On Jan. 3, Bulletin photographer Joe Kline provided readers with some Central Oregon eye candy. The images of hoarfrost on the ponderosa pine and the mountain ash berries deserved more than one look.

Although it was a period of potentially icy and dangerous driving conditions, it was also a time of entering into a magical space of frosty beauty.

Seeing the ornamental trees decorated in hoarfrost reminded me of something that’s been bothering me: the beautiful ornamental grasses that were pruned to stumps last fall. Isn’t that pruning defeating the purpose of planting ornamental grasses?

I may be off center, but I always considered ornamental grasses to be advantageous for their multiseasonal interest: spring for the burst of green, summer for the development and ripening of the seed heads and then fall and winter for the structural interest. The grasses left standing become twice as delightful when we experience the periods of hoarfrost.

I asked a professional landscape friend for logical reasons why grasses are cut back in the fall. He gave me a reasonable answer regarding his commercial customers. The reason given made sense to me and did increase my tolerance level: If the grasses are part of a commercial landscape and are adjacent to the parking lot, the clumps are cut back for more efficient snow clearance and removal. The grasses could be severely damaged by a snow plow, causing them to break over and become more of a hazard. As for an answer for his residential customers, he said he couldn’t understand why they want them cut down either.

Why plant ornamental grasses? They tolerate a wide range of soil types. Most varieties prefer moderate to low water usage. Full sun to partial shade is their preference. Foliage texture runs the gamut of fine silky blades to wide and stiff texture. Foliage colors range from bluish-green of blue oat grass to the striking color of black Mondo grass and the purplish plumes of feather reed grass. Ornamental grasses available these days are a far cry from the old Pampas grass.

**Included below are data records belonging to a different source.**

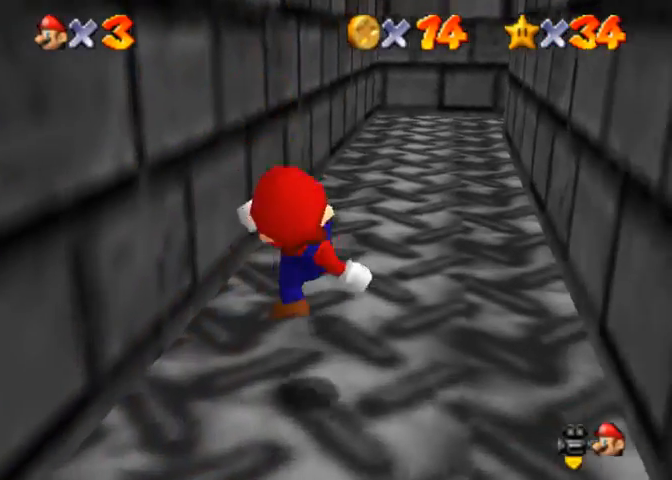
{"buttons": [], "left_stick": "up", "right_stick": "center", "events": [[67, "right_stick", "center"], [167, "CROSS", "down"], [233, "CROSS", "up"], [300, "right_stick", "down-left"], [500, "left_stick", "up"], [500, "right_stick", "center"]]}
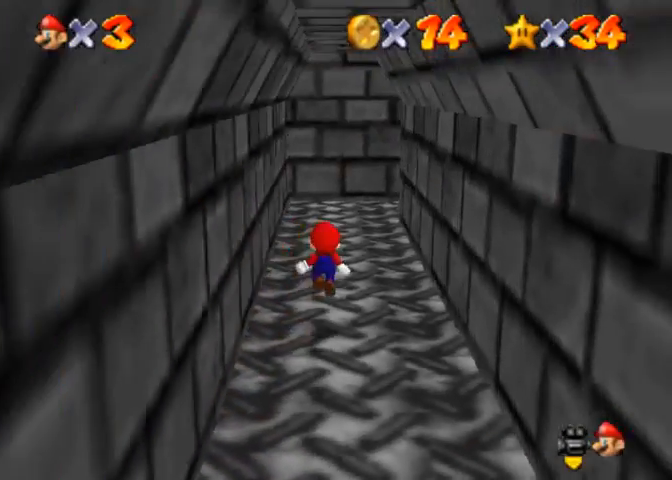
{"buttons": [], "left_stick": "up", "right_stick": "down-left", "events": [[33, "SQUARE", "down"], [100, "SQUARE", "up"], [233, "SQUARE", "down"], [267, "CROSS", "down"], [300, "SQUARE", "up"], [400, "CROSS", "up"], [467, "right_stick", "down-left"]]}
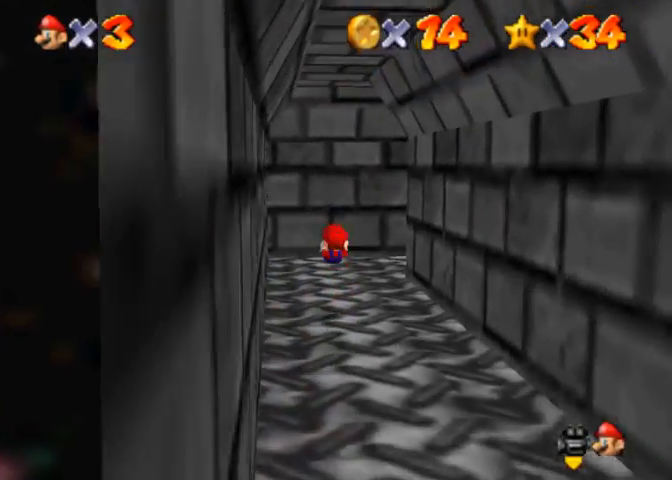
{"buttons": [], "left_stick": "up", "right_stick": "down-left", "events": []}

Ornamental grasses have very few disease problems and have low nutrient requirements, so there is no high maintenance. Cutting back to 6 to 8 inches is done in the late winter or early spring before the major flush of new growth. Grasses provide food and shelter for birds and small animals; deer generally aren’t interested.

I know there are concerns regarding grasses reseeding. In Central Oregon, some seeds will not ripen because of the short growing season. There is an exception in the native Idaho fescue that does reseed heavily, so it is best used in restoration sites.

In the first chapter of “The Color Encyclopedia of Ornamental Grasses,” author Rick Darke writes that the “aesthetic appeal of ornamental grasses is quite distinct from that of most garden perennials. Instead of brightly colored, broad-petaled flowers, grasses offer a wealth of beauty and interest derived from translucency, line, form, texture, scale, seasonal change, sound and movement.” He brings our attention to the fact that colors are more muted, giving them a softly sophisticated, less-saturated quality.

For grass varieties that do well in Central Oregon, refer to “Water-wise Gardening in Central Oregon,” by Amy Jo Detweiler, Oregon State University Extension horticulturist and associate professor. It’s available online or at the OSU Extension office in Redmond.